Только теперь ваша жизнь не будет так резко разделена на эти два промежутка, понимаете, вы будете как бы в одном состоянии, полусна полуяви, но ничего страшного в этом нет, организм когда то приспособится, и вы сами привыкнете, вам будет казаться, что вы заснули, или будет казаться, что вы проснулись, но не стоит на этом фиксироваться, углубляться в проблему, считайте, что вы такой человек, ну, скажем, не совсем обычный, вот и все, это редкая, да, но в целом заурядная болезнь, как я уже говорил, вызванная не тем, что вас кто то за что то наказал, что вы такая особенная, нет, вы не лунатик, не сомнамбула, не тень отца Гамлета, вы просто человек, который больше бодрствует, чем спит, понимаете?
– То есть я не буду ходить по крышам? – серьезно спросила она.
– Нет, – серьезно ответил он.
Чтобы ее утешить, в конце беседы Вишняк произнес несколько довольно загадочных, как ей показалось, фраз: он сказал, что, вероятно, она заснет однажды безо всяких усилий, сама, это произойдет под влиянием каких то неведомых, недоступных пока науке закономерностей, накопится усталость или что то там такое в голове… – он щелкнул пальцами, не в силах подобрать нужных слов, – и вы заснете, сами не понимая, как…

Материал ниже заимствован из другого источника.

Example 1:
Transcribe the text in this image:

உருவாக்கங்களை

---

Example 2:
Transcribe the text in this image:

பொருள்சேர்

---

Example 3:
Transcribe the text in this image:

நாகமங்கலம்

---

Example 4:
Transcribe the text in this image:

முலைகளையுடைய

– Ну а если у вас будут вопросы… – сказал он уже обычным голосом и нервно оглянулся на дверь, там, в коридоре, наверное, давно скопилась к нему небольшая очередь, – приходите тогда ко мне.
Она сухо кивнула и вышла.
Постепенно Зайтаг поняла, что Вишняк ни в чем не ошибся и записи, сделанные лаборантом, увы, отражали истинное положение дел.
Она научилась не спать.
Пожалуй, это само по себе было похоже на сон – сон без сна, где она была одновременно и субъективным «Я», и объективным «не Я», сама для себя – героем и персонажем, который вел себя, откровенно говоря, по разному. Например, первое время она могла разрыдаться от напряжения, неожиданно, в любом месте, как если бы только что потеряла любимого человека: в булочной, в библиотеке, на своей службе (это чаще всего), или дома, сидя у окна, или на улице, в трамвае, или даже в театре, впрочем, всякого рода мероприятия, театры, концерты она посещать перестала, это было как бы чересчур. Мир и так стал для нее киносеансом, она видела то, чего не видела раньше, например глаза – глаза у людей стали более яркими и глубокими, всматриваясь (в ответ) в чей то пристальный взгляд, она «застревала», настолько говорящими и порой страшными бывали эти взгляды – из глубины, такой глубины, о которой сами люди даже не подозревали, эти случайные взгляды ее затягивали, она поспешно отводила глаза, но и этих секунд было достаточно. Для нее изменились и звуки, какая там консерватория, какой «концерт для фортепьяно с оркестром»: трамвай грохотал над ней, как апокалипсис, птицы рассаживались прямо у нее в голове, чтобы поговорить о Библии или о «Капитале» Маркса, она буквально слышала их реплики, и они ее иногда ужасали, а иногда смешили. Когда приходил вечер, а за ним ночь, она начинала слышать буквально все, что происходило не только в соседних комнатах, но и во всем доме, а ведь ее отделяли коридоры, стены и квадратные метры, и другие комнаты, и опять толстые стены, но она все равно слышала, как встает ночью с постели жена капитана Новикова, как она перебирает его вещи на столе (зачем?), прижимается к горячему телу мужа, огромному здоровому телу, и заставляет его перевернуться на бок, чтобы он не храпел. Пораженная этими яркими картинами, которые она не видела, но слышала, Светлана Ивановна вскакивала в страшном возбуждении и выходила в сад, потому что слышать весь дом было нестерпимо, – но она все равно слышала: и кашель, и стон, и сладостные муки любви, и, чтобы не слышать, она стала покидать дом в ночное время.